### Directions for this task
Reproduce the text of the material below, replacing every occurrence of "Physical Education" with "Sports Science" and leaving everything else unchanged. Omit the pictures from your response.
-------
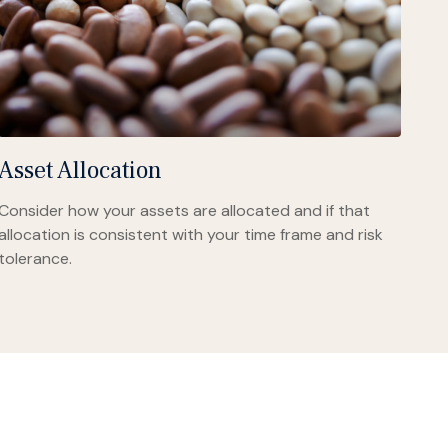
Asset Allocation
Consider how your assets are allocated and if that
allocation is consistent with your time frame and risk
tolerance.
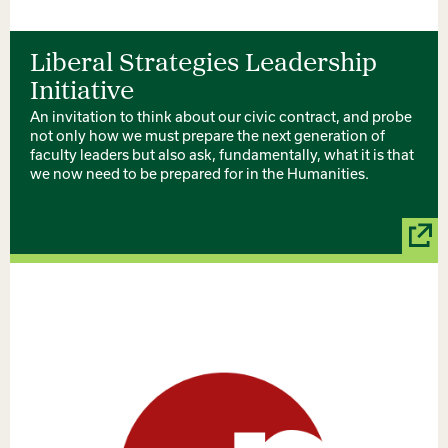
Liberal Strategies Leadership
Initiative
An invitation to think about our civic contract, and probe
not only how we must prepare the next generation of
faculty leaders but also ask, fundamentally, what it is that
we now need to be prepared for in the Humanities.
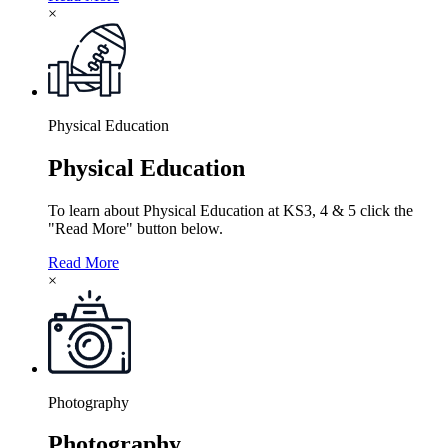
×
Physical Education
Physical Education
To learn about Physical Education at KS3, 4 & 5 click the
"Read More" button below.
Read More
×
Photography
Photography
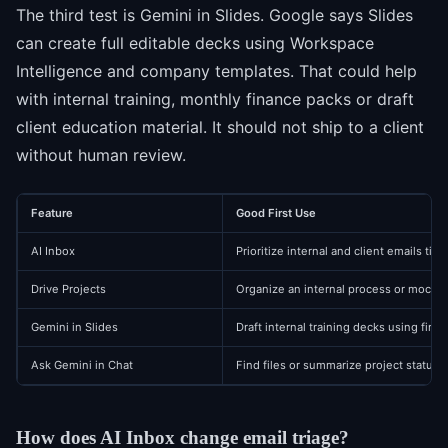
The third test is Gemini in Slides. Google says Slides
can create full editable decks using Workspace
Intelligence and company templates. That could help
with internal training, monthly finance packs or draft
client education material. It should not ship to a client
without human review.
Feature
Good First Use
AI Inbox
Prioritize internal and client emails tied
Drive Projects
Organize an internal process or mock 
Gemini in Slides
Draft internal training decks using firm
Ask Gemini in Chat
Find files or summarize project status
How does AI Inbox change email triage?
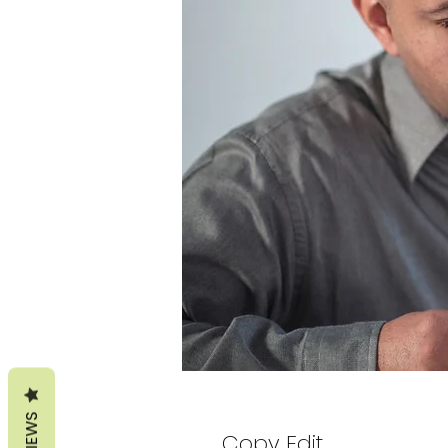
REVIEWS
Copy Edit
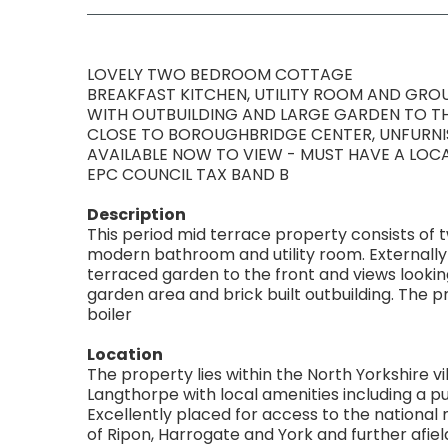
LOVELY TWO BEDROOM COTTAGE
BREAKFAST KITCHEN, UTILITY ROOM AND GR
WITH OUTBUILDING AND LARGE GARDEN TO T
CLOSE TO BOROUGHBRIDGE CENTER, UNFURN
AVAILABLE NOW TO VIEW - MUST HAVE A LO
EPC COUNCIL TAX BAND B
Description
This period mid terrace property consists of 
modern bathroom and utility room. Externally 
terraced garden to the front and views looking 
garden area and brick built outbuilding. The p
boiler
Location
The property lies within the North Yorkshire vil
Langthorpe with local amenities including a pu
Excellently placed for access to the nationa
of Ripon, Harrogate and York and further afiel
-------
### Response to this task
Asset Allocation
Consider how your assets are allocated and if that
allocation is consistent with your time frame and risk
tolerance.
Liberal Strategies Leadership
Initiative
An invitation to think about our civic contract, and probe
not only how we must prepare the next generation of
faculty leaders but also ask, fundamentally, what it is that
we now need to be prepared for in the Humanities.
×
Sports Science
Sports Science
To learn about Sports Science at KS3, 4 & 5 click the
"Read More" button below.
Read More
×
Photography
Photography
The third test is Gemini in Slides. Google says Slides
can create full editable decks using Workspace
Intelligence and company templates. That could help
with internal training, monthly finance packs or draft
client education material. It should not ship to a client
without human review.
Feature
Good First Use
AI Inbox
Prioritize internal and client emails tied
Drive Projects
Organize an internal process or mock 
Gemini in Slides
Draft internal training decks using firm
Ask Gemini in Chat
Find files or summarize project status
How does AI Inbox change email triage?
REVIEWS
Copy Edit
LOVELY TWO BEDROOM COTTAGE
BREAKFAST KITCHEN, UTILITY ROOM AND GR
WITH OUTBUILDING AND LARGE GARDEN TO T
CLOSE TO BOROUGHBRIDGE CENTER, UNFURN
AVAILABLE NOW TO VIEW - MUST HAVE A LO
EPC COUNCIL TAX BAND B
Description
This period mid terrace property consists of 
modern bathroom and utility room. Externally 
terraced garden to the front and views looking 
garden area and brick built outbuilding. The p
boiler
Location
The property lies within the North Yorkshire vil
Langthorpe with local amenities including a pu
Excellently placed for access to the nationa
of Ripon, Harrogate and York and further afiel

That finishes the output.